**RAW DATA**
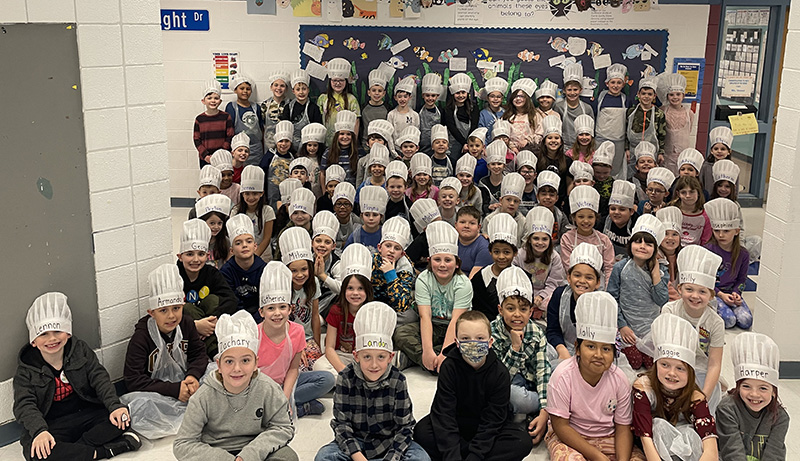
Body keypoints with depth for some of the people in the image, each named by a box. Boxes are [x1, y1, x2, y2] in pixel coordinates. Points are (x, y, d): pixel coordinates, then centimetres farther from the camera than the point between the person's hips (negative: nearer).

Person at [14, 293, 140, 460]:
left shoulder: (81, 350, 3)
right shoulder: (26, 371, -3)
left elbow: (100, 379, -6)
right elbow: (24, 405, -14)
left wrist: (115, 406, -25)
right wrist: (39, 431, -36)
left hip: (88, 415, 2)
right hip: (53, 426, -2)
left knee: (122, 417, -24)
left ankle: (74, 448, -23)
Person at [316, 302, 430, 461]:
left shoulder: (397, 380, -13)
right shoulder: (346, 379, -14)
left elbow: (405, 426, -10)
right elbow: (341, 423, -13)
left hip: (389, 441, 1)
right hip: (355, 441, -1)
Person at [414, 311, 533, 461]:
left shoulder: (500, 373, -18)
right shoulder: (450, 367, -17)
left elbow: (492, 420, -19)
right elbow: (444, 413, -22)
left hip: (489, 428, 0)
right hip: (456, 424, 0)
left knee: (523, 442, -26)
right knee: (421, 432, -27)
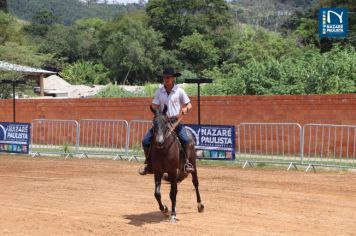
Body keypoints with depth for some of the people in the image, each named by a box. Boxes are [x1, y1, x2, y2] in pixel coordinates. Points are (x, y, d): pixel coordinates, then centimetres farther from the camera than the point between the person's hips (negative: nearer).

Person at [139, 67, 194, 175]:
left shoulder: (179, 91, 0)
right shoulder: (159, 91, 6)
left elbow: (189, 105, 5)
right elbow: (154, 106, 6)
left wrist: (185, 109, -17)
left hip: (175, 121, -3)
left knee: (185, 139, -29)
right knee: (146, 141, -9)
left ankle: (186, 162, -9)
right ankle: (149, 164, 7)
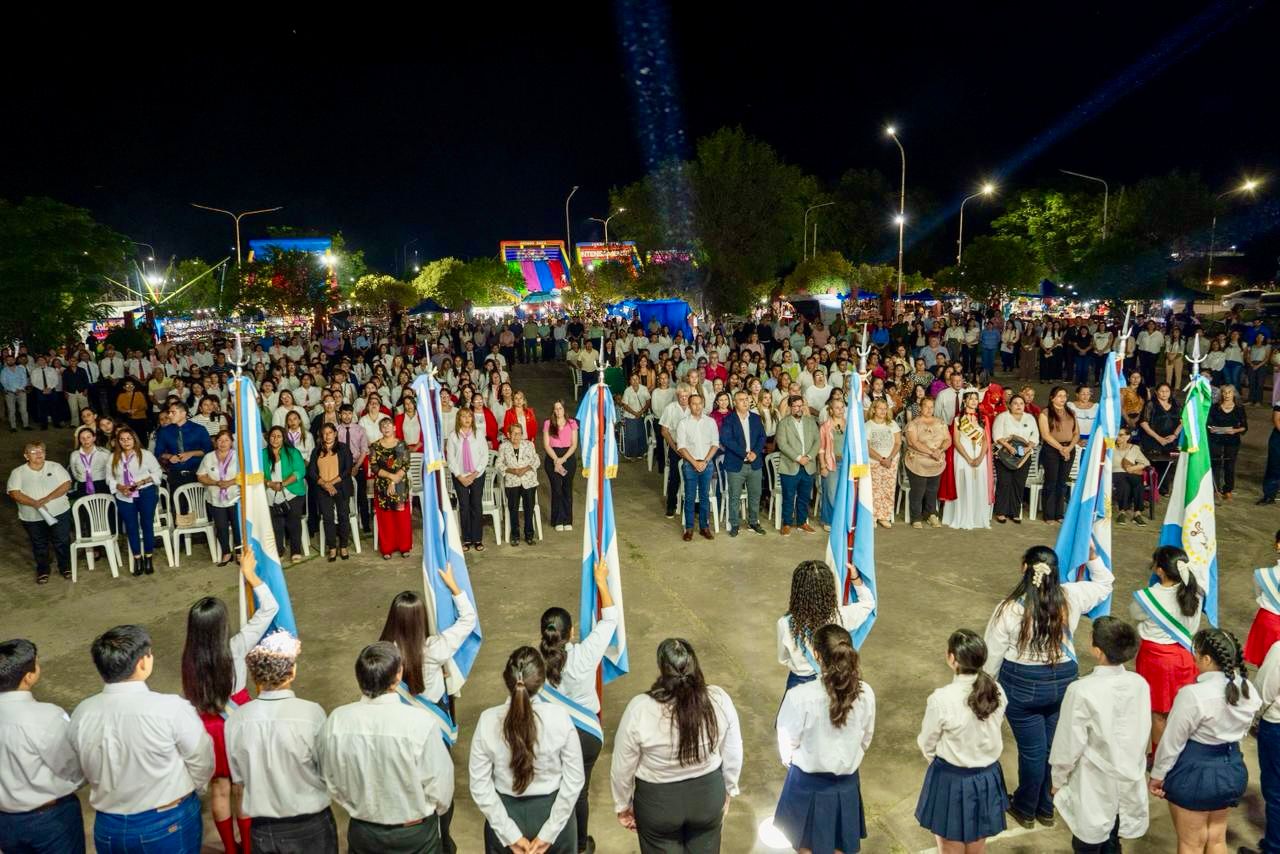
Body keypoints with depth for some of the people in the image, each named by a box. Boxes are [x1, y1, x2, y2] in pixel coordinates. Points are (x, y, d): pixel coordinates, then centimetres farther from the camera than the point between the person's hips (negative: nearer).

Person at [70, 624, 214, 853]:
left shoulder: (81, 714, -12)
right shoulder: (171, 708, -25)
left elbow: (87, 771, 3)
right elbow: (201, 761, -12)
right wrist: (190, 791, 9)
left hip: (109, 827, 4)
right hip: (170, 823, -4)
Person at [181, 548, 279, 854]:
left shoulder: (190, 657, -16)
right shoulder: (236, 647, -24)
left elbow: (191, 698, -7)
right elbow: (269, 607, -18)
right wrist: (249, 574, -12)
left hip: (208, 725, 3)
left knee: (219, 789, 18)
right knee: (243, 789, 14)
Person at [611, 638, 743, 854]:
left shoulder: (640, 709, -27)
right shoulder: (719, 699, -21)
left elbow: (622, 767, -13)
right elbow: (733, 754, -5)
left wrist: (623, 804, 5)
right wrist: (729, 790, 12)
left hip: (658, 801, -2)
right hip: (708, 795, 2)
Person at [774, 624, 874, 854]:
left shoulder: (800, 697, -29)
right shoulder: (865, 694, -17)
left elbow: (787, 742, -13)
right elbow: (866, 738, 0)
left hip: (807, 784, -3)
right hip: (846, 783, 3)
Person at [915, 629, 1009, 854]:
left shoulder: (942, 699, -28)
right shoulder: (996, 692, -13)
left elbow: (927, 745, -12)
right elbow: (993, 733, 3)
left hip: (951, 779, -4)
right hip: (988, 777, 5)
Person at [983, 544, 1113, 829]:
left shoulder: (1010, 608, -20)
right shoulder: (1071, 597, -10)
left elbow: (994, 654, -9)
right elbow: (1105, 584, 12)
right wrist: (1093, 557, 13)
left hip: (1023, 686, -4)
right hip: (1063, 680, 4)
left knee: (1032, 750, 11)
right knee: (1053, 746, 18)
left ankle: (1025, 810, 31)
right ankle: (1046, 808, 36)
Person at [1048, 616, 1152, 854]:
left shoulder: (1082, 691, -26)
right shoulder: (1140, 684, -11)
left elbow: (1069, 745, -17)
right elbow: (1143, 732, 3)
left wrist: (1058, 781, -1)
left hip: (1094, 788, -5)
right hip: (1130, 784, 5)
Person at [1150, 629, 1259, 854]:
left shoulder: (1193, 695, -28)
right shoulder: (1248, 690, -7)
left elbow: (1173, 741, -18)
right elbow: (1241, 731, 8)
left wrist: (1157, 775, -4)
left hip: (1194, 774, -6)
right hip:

**YOUR GOAL**
Could you reproduce all of the material above line for line, without the pictures?

**REPLY**
Body keypoints with depth for some of the people in the image, each named by a box. Boxes are [x1, y1, x2, y2] in pixel coordinates. Points are (x, y, d): pixel coordinates, then centimetres farther from the camera than the point between the person's hips (negative: nearer).

Person at [14, 293, 140, 460]:
left shoulder: (81, 350, 3)
right shoulder: (26, 371, -3)
left elbow: (100, 379, -6)
right elbow: (24, 405, -14)
left wrist: (115, 406, -25)
right wrist: (39, 431, -36)
left hip: (88, 415, 2)
right hip: (53, 426, -2)
left knee: (122, 417, -24)
left ankle: (74, 448, -23)
Person at [316, 302, 430, 461]:
left shoulder: (397, 380, -13)
right shoulder: (346, 379, -14)
left elbow: (405, 426, -10)
right elbow: (341, 423, -13)
left hip: (389, 441, 1)
right hip: (355, 441, -1)
Person at [414, 311, 533, 461]:
left shoulder: (500, 373, -18)
right shoulder: (450, 367, -17)
left elbow: (492, 420, -19)
right elbow: (444, 413, -22)
left hip: (489, 428, 0)
right hip: (456, 424, 0)
left knee: (523, 442, -26)
right knee: (421, 432, -27)
Body keypoints with depth for some of the people in the image, each named by a box. Boxes are [x1, y1, x2, y2] in pixel coordinates. Points are (x, y, d): pixel coordinates, then centimetres farther from the camera than the point between the person's hips (negative: nearer).

Person at [139, 67, 194, 175]:
left shoulder: (179, 91, 0)
right shoulder: (159, 91, 6)
left elbow: (189, 105, 5)
right elbow: (154, 106, 6)
left wrist: (185, 109, -17)
left hip: (175, 121, -3)
left knee: (185, 139, -29)
right knee: (146, 141, -9)
left ankle: (186, 162, -9)
right ankle: (149, 164, 7)
Body keypoints with depth for some of the people in the image, each named by a box. Boxes are [x1, y1, x2, y2] in pixel coordinates. Points are (x, y, d): pixel coordinates, then centimetres farther from the camera than the point between the person's hips (negative: nearer).

Person at [70, 624, 214, 853]:
left shoulder: (81, 714, -12)
right shoulder: (171, 708, -25)
left elbow: (87, 771, 3)
right elbow: (201, 761, -12)
right wrist: (190, 791, 9)
left hip: (109, 827, 4)
right hip: (170, 823, -4)
Person at [181, 548, 279, 854]:
left shoulder: (190, 657, -16)
right shoulder: (236, 647, -24)
left elbow: (191, 698, -7)
right elbow: (269, 607, -18)
right wrist: (249, 574, -12)
left hip: (208, 725, 3)
left knee: (219, 789, 18)
right knee: (243, 789, 14)
Person at [611, 638, 743, 854]:
left shoulder: (640, 709, -27)
right shoulder: (719, 699, -21)
left elbow: (622, 767, -13)
right elbow: (733, 754, -5)
left wrist: (623, 804, 5)
right wrist: (729, 790, 12)
left hip: (658, 801, -2)
right hip: (708, 795, 2)
Person at [774, 624, 874, 854]:
left shoulder: (800, 697, -29)
right shoulder: (865, 694, -17)
left elbow: (787, 742, -13)
right elbow: (866, 738, 0)
left hip: (807, 784, -3)
right hip: (846, 783, 3)
Person at [915, 629, 1009, 854]:
left shoulder: (942, 699, -28)
right shoulder: (996, 692, -13)
left elbow: (927, 745, -12)
right elbow: (993, 733, 3)
left hip: (951, 779, -4)
right hip: (988, 777, 5)
Person at [983, 544, 1113, 829]:
left shoulder: (1010, 608, -20)
right shoulder: (1071, 597, -10)
left elbow: (994, 654, -9)
right elbow: (1105, 584, 12)
right wrist: (1093, 557, 13)
left hip: (1023, 686, -4)
right hip: (1063, 680, 4)
left knee: (1032, 750, 11)
right knee: (1053, 746, 18)
left ankle: (1025, 810, 31)
right ankle: (1046, 808, 36)
Person at [1048, 616, 1152, 854]:
left shoulder: (1082, 691, -26)
right shoulder: (1140, 684, -11)
left elbow: (1069, 745, -17)
right elbow: (1143, 732, 3)
left wrist: (1058, 781, -1)
left hip: (1094, 788, -5)
right hip: (1130, 784, 5)
Person at [1150, 629, 1259, 854]:
left shoulder: (1193, 695, -28)
right shoulder: (1248, 690, -7)
left elbow: (1173, 741, -18)
right elbow: (1241, 731, 8)
left wrist: (1157, 775, -4)
left hip: (1194, 774, -6)
right hip:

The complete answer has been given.